*WORK INSTRUCTION:*
Tally up every line in the records beneath that has "round", and write down only the total.

(Extracted records)

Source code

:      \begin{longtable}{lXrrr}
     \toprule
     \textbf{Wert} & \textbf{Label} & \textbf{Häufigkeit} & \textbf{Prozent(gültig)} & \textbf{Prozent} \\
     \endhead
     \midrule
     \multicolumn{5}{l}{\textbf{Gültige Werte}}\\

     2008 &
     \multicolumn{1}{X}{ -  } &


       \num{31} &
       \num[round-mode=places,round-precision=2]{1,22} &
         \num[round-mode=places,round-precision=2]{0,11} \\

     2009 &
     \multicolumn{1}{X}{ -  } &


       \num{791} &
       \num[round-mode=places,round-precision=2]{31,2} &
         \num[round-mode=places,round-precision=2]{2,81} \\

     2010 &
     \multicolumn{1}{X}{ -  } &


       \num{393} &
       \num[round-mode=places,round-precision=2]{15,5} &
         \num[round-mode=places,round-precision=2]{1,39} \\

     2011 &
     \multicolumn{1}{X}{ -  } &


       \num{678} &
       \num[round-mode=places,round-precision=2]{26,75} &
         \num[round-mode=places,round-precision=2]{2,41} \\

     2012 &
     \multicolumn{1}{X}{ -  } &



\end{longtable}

*PROBLEM SOLUTION:*
8